WHAT THIS TASK INVOLVES
Write out the entries below exactly, starting at the first line and stopping after the line that contains "X90300Y-64100D03*"; skip all pictures.

►

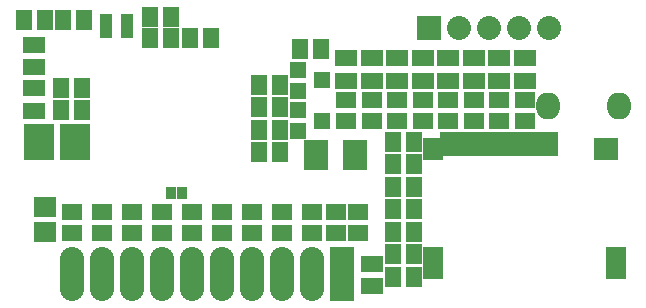
<source format=gts>
G04 (created by PCBNEW-RS274X (2012-01-19 BZR 3256)-stable) date 25/03/2013 01:18:40*
G01*
G70*
G90*
%MOIN*%
G04 Gerber Fmt 3.4, Leading zero omitted, Abs format*
%FSLAX34Y34*%
G04 APERTURE LIST*
%ADD10C,0.006000*%
%ADD11R,0.056000X0.056000*%
%ADD12R,0.075000X0.065000*%
%ADD13R,0.065000X0.055000*%
%ADD14R,0.055000X0.065000*%
%ADD15R,0.080000X0.180000*%
%ADD16O,0.080000X0.180000*%
%ADD17R,0.080000X0.100000*%
%ADD18R,0.075000X0.055000*%
%ADD19R,0.100000X0.060000*%
%ADD20R,0.067200X0.106600*%
%ADD21R,0.083000X0.075100*%
%ADD22R,0.067200X0.075100*%
%ADD23R,0.047600X0.083000*%
%ADD24R,0.080000X0.080000*%
%ADD25C,0.080000*%
%ADD26R,0.043600X0.043600*%
%ADD27O,0.080000X0.090000*%
%ADD28R,0.035700X0.043600*%
G04 APERTURE END LIST*
G54D10*
G54D11*
X89500Y-64450D03*
X89500Y-63750D03*
X90300Y-64100D03*
X89500Y-63100D03*
X89500Y-62400D03*
X90300Y-62750D03*
G54D12*
X81050Y-66975D03*
X81050Y-67825D03*
G54D13*
X93650Y-64100D03*
X93650Y-63400D03*
X92800Y-64100D03*
X92800Y-63400D03*
X91950Y-64100D03*
X91950Y-63400D03*
X91100Y-64100D03*
X91100Y-63400D03*
G54D14*
X93350Y-68550D03*
X92650Y-68550D03*
X93350Y-67800D03*
X92650Y-67800D03*
X93350Y-65550D03*
X92650Y-65550D03*
X93350Y-64800D03*
X92650Y-64800D03*
X93350Y-66300D03*
X92650Y-66300D03*
X93350Y-67050D03*
X92650Y-67050D03*
G54D13*
X91500Y-67150D03*
X91500Y-67850D03*
G54D14*
X85250Y-60650D03*
X84550Y-60650D03*
X85250Y-61350D03*
X84550Y-61350D03*
X86600Y-61350D03*
X85900Y-61350D03*
X82300Y-63000D03*
X81600Y-63000D03*
X88900Y-64400D03*
X88200Y-64400D03*
X88200Y-63650D03*
X88900Y-63650D03*
G54D13*
X90750Y-67850D03*
X90750Y-67150D03*
X85950Y-67850D03*
X85950Y-67150D03*
X83950Y-67850D03*
X83950Y-67150D03*
X84950Y-67850D03*
X84950Y-67150D03*
X86950Y-67850D03*
X86950Y-67150D03*
X87950Y-67850D03*
X87950Y-67150D03*
X88950Y-67850D03*
X88950Y-67150D03*
X89950Y-67850D03*
X89950Y-67150D03*
X82950Y-67850D03*
X82950Y-67150D03*
X81950Y-67850D03*
X81950Y-67150D03*
G54D14*
X88200Y-62900D03*
X88900Y-62900D03*
G54D13*
X97050Y-64100D03*
X97050Y-63400D03*
X96200Y-64100D03*
X96200Y-63400D03*
X95350Y-64100D03*
X95350Y-63400D03*
X94500Y-64100D03*
X94500Y-63400D03*
G54D14*
X89550Y-61700D03*
X90250Y-61700D03*
X92650Y-69300D03*
X93350Y-69300D03*
X81650Y-60750D03*
X82350Y-60750D03*
X81050Y-60750D03*
X80350Y-60750D03*
G54D15*
X90950Y-69200D03*
G54D16*
X89950Y-69200D03*
X88950Y-69200D03*
X87950Y-69200D03*
X86950Y-69200D03*
X85950Y-69200D03*
X84950Y-69200D03*
X83950Y-69200D03*
X82950Y-69200D03*
X81950Y-69200D03*
G54D17*
X90100Y-65250D03*
X91400Y-65250D03*
G54D18*
X80700Y-61575D03*
X80700Y-62325D03*
X80700Y-63025D03*
X80700Y-63775D03*
X91100Y-62775D03*
X91100Y-62025D03*
X91950Y-62775D03*
X91950Y-62025D03*
X92800Y-62775D03*
X92800Y-62025D03*
X93650Y-62775D03*
X93650Y-62025D03*
X94500Y-62775D03*
X94500Y-62025D03*
X95350Y-62775D03*
X95350Y-62025D03*
X96200Y-62775D03*
X96200Y-62025D03*
X97050Y-62775D03*
X97050Y-62025D03*
G54D19*
X80850Y-65100D03*
X82050Y-65100D03*
X82050Y-64500D03*
X80850Y-64500D03*
G54D14*
X82300Y-63750D03*
X81600Y-63750D03*
G54D20*
X93999Y-68838D03*
X100101Y-68838D03*
G54D21*
X99747Y-65059D03*
G54D22*
X93999Y-65059D03*
G54D23*
X94471Y-64862D03*
X94904Y-64862D03*
X95337Y-64862D03*
X95770Y-64862D03*
X96204Y-64862D03*
X96637Y-64862D03*
X97070Y-64862D03*
X97503Y-64862D03*
X97936Y-64862D03*
G54D14*
X88200Y-65150D03*
X88900Y-65150D03*
G54D18*
X91950Y-69625D03*
X91950Y-68875D03*
G54D24*
X93850Y-61000D03*
G54D25*
X94850Y-61000D03*
X95850Y-61000D03*
X96850Y-61000D03*
X97850Y-61000D03*
G54D26*
X83100Y-60750D03*
X83100Y-61150D03*
X83800Y-61150D03*
X83800Y-60750D03*
G54D27*
X97819Y-63600D03*
X100181Y-63600D03*
G54D28*
X85627Y-66500D03*
X85273Y-66500D03*
M02*

</source>
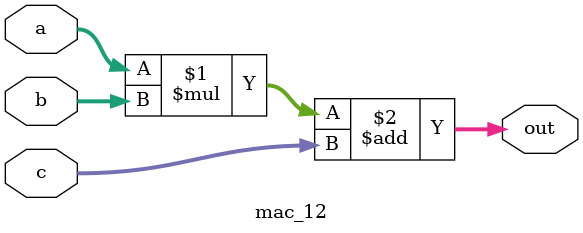
<source format=v>
module mac_12(	// file.cleaned.mlir:2:3
  input  [11:0] a,	// file.cleaned.mlir:2:24
                b,	// file.cleaned.mlir:2:37
                c,	// file.cleaned.mlir:2:50
  output [11:0] out	// file.cleaned.mlir:2:64
);

  assign out = a * b + c;	// file.cleaned.mlir:3:10, :4:10, :5:5
endmodule


</source>
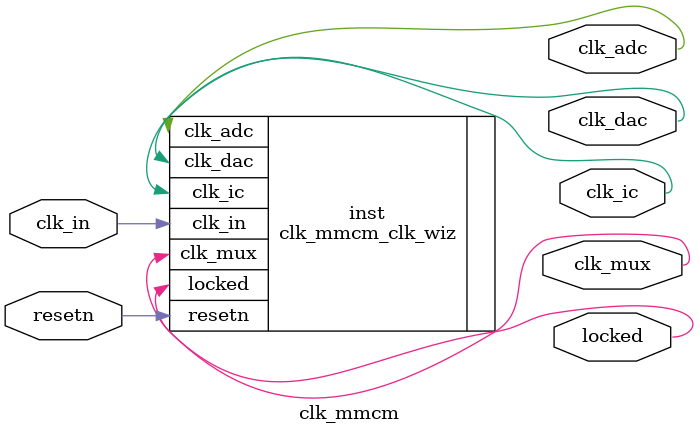
<source format=v>


`timescale 1ps/1ps

(* CORE_GENERATION_INFO = "clk_mmcm,clk_wiz_v5_4_3_0,{component_name=clk_mmcm,use_phase_alignment=true,use_min_o_jitter=false,use_max_i_jitter=false,use_dyn_phase_shift=false,use_inclk_switchover=false,use_dyn_reconfig=false,enable_axi=0,feedback_source=FDBK_AUTO,PRIMITIVE=MMCM,num_out_clk=4,clkin1_period=20.000,clkin2_period=10.000,use_power_down=false,use_reset=true,use_locked=true,use_inclk_stopped=false,feedback_type=SINGLE,CLOCK_MGR_TYPE=NA,manual_override=false}" *)

module clk_mmcm 
 (
  // Clock out ports
  output        clk_dac,
  output        clk_mux,
  output        clk_adc,
  output        clk_ic,
  // Status and control signals
  input         resetn,
  output        locked,
 // Clock in ports
  input         clk_in
 );

  clk_mmcm_clk_wiz inst
  (
  // Clock out ports  
  .clk_dac(clk_dac),
  .clk_mux(clk_mux),
  .clk_adc(clk_adc),
  .clk_ic(clk_ic),
  // Status and control signals               
  .resetn(resetn), 
  .locked(locked),
 // Clock in ports
  .clk_in(clk_in)
  );

endmodule

</source>
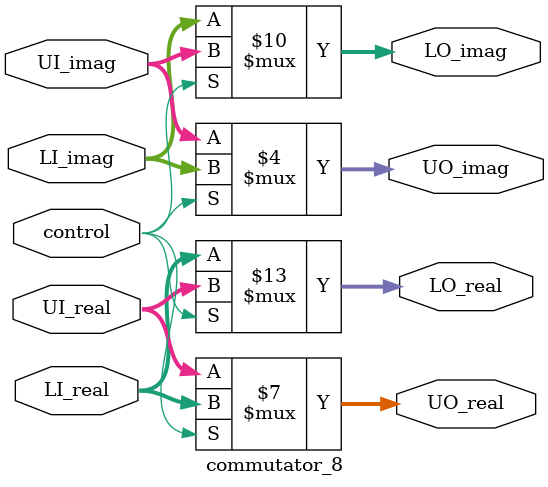
<source format=v>
`timescale 1ns / 1ps
module commutator_8( control, LI_real, LI_imag, UI_real, UI_imag, LO_real, LO_imag, UO_real, UO_imag);
//input clk;
input control;
input signed [12:0] LI_real, LI_imag;
input signed [12:0] UI_real, UI_imag;
output reg signed [12:0] LO_real, LO_imag;
output reg signed [12:0] UO_real, UO_imag;

always @(*)
begin
    if(control==1) // switch
        begin
            LO_real <= UI_real;
            LO_imag <= UI_imag;
            
            UO_real <= LI_real;
            UO_imag <= LI_imag;
        end
     else
        begin
            LO_real <= LI_real;
            LO_imag <= LI_imag;
            
            UO_real <= UI_real;
            UO_imag <= UI_imag;
        end
end



 
endmodule

</source>
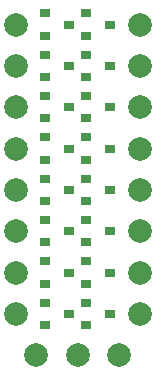
<source format=gts>
%TF.GenerationSoftware,KiCad,Pcbnew,(5.1.9)-1*%
%TF.CreationDate,2022-08-31T17:27:34+02:00*%
%TF.ProjectId,tristate,74726973-7461-4746-952e-6b696361645f,rev?*%
%TF.SameCoordinates,Original*%
%TF.FileFunction,Soldermask,Top*%
%TF.FilePolarity,Negative*%
%FSLAX46Y46*%
G04 Gerber Fmt 4.6, Leading zero omitted, Abs format (unit mm)*
G04 Created by KiCad (PCBNEW (5.1.9)-1) date 2022-08-31 17:27:34*
%MOMM*%
%LPD*%
G01*
G04 APERTURE LIST*
%ADD10C,2.000000*%
%ADD11R,0.900000X0.800000*%
G04 APERTURE END LIST*
D10*
%TO.C,OUT2*%
X140000000Y-80500000D03*
%TD*%
%TO.C,IN6*%
X138250000Y-91000000D03*
%TD*%
%TO.C,IN5*%
X131250000Y-91000000D03*
%TD*%
%TO.C,IN4*%
X134750000Y-91000000D03*
%TD*%
D11*
%TO.C,Q15*%
X134000000Y-63000000D03*
X132000000Y-63950000D03*
X132000000Y-62050000D03*
%TD*%
%TO.C,Q11*%
X137500000Y-63000000D03*
X135500000Y-63950000D03*
X135500000Y-62050000D03*
%TD*%
%TO.C,Q14*%
X134000000Y-66500000D03*
X132000000Y-67450000D03*
X132000000Y-65550000D03*
%TD*%
%TO.C,Q10*%
X137500000Y-66500000D03*
X135500000Y-67450000D03*
X135500000Y-65550000D03*
%TD*%
%TO.C,Q13*%
X134000000Y-70000000D03*
X132000000Y-70950000D03*
X132000000Y-69050000D03*
%TD*%
%TO.C,Q9*%
X137500000Y-70000000D03*
X135500000Y-70950000D03*
X135500000Y-69050000D03*
%TD*%
%TO.C,Q12*%
X134000000Y-73500000D03*
X132000000Y-74450000D03*
X132000000Y-72550000D03*
%TD*%
%TO.C,Q8*%
X137500000Y-73500000D03*
X135500000Y-74450000D03*
X135500000Y-72550000D03*
%TD*%
D10*
%TO.C,OUT7*%
X140000000Y-63000000D03*
%TD*%
%TO.C,OUT6*%
X140000000Y-66500000D03*
%TD*%
%TO.C,OUT5*%
X140000000Y-70000000D03*
%TD*%
%TO.C,OUT4*%
X140000000Y-73500000D03*
%TD*%
%TO.C,IN10*%
X129500000Y-63000000D03*
%TD*%
%TO.C,IN9*%
X129500000Y-66500000D03*
%TD*%
%TO.C,IN8*%
X129500000Y-70000000D03*
%TD*%
%TO.C,IN7*%
X129500000Y-73500000D03*
%TD*%
D11*
%TO.C,Q7*%
X134000000Y-77000000D03*
X132000000Y-77950000D03*
X132000000Y-76050000D03*
%TD*%
%TO.C,Q3*%
X137500000Y-77000000D03*
X135500000Y-77950000D03*
X135500000Y-76050000D03*
%TD*%
%TO.C,Q6*%
X134000000Y-80500000D03*
X132000000Y-81450000D03*
X132000000Y-79550000D03*
%TD*%
%TO.C,Q2*%
X137500000Y-80500000D03*
X135500000Y-81450000D03*
X135500000Y-79550000D03*
%TD*%
%TO.C,Q5*%
X134000000Y-84000000D03*
X132000000Y-84950000D03*
X132000000Y-83050000D03*
%TD*%
%TO.C,Q1*%
X137500000Y-84000000D03*
X135500000Y-84950000D03*
X135500000Y-83050000D03*
%TD*%
%TO.C,Q4*%
X134000000Y-87500000D03*
X132000000Y-88450000D03*
X132000000Y-86550000D03*
%TD*%
%TO.C,Q0*%
X137500000Y-87500000D03*
X135500000Y-88450000D03*
X135500000Y-86550000D03*
%TD*%
D10*
%TO.C,OUT3*%
X140000000Y-77000000D03*
%TD*%
%TO.C,OUT1*%
X140000000Y-84000000D03*
%TD*%
%TO.C,OUT0*%
X140000000Y-87500000D03*
%TD*%
%TO.C,IN3*%
X129500000Y-77000000D03*
%TD*%
%TO.C,IN2*%
X129500000Y-80500000D03*
%TD*%
%TO.C,IN1*%
X129500000Y-84000000D03*
%TD*%
%TO.C,IN0*%
X129500000Y-87500000D03*
%TD*%
M02*

</source>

◄

WRITTEN REPLY
<source format=gts>
G04 (created by PCBNEW-RS274X (2012-01-19 BZR 3256)-stable) date 25/03/2013 01:18:40*
G01*
G70*
G90*
%MOIN*%
G04 Gerber Fmt 3.4, Leading zero omitted, Abs format*
%FSLAX34Y34*%
G04 APERTURE LIST*
%ADD10C,0.006000*%
%ADD11R,0.056000X0.056000*%
%ADD12R,0.075000X0.065000*%
%ADD13R,0.065000X0.055000*%
%ADD14R,0.055000X0.065000*%
%ADD15R,0.080000X0.180000*%
%ADD16O,0.080000X0.180000*%
%ADD17R,0.080000X0.100000*%
%ADD18R,0.075000X0.055000*%
%ADD19R,0.100000X0.060000*%
%ADD20R,0.067200X0.106600*%
%ADD21R,0.083000X0.075100*%
%ADD22R,0.067200X0.075100*%
%ADD23R,0.047600X0.083000*%
%ADD24R,0.080000X0.080000*%
%ADD25C,0.080000*%
%ADD26R,0.043600X0.043600*%
%ADD27O,0.080000X0.090000*%
%ADD28R,0.035700X0.043600*%
G04 APERTURE END LIST*
G54D10*
G54D11*
X89500Y-64450D03*
X89500Y-63750D03*
X90300Y-64100D03*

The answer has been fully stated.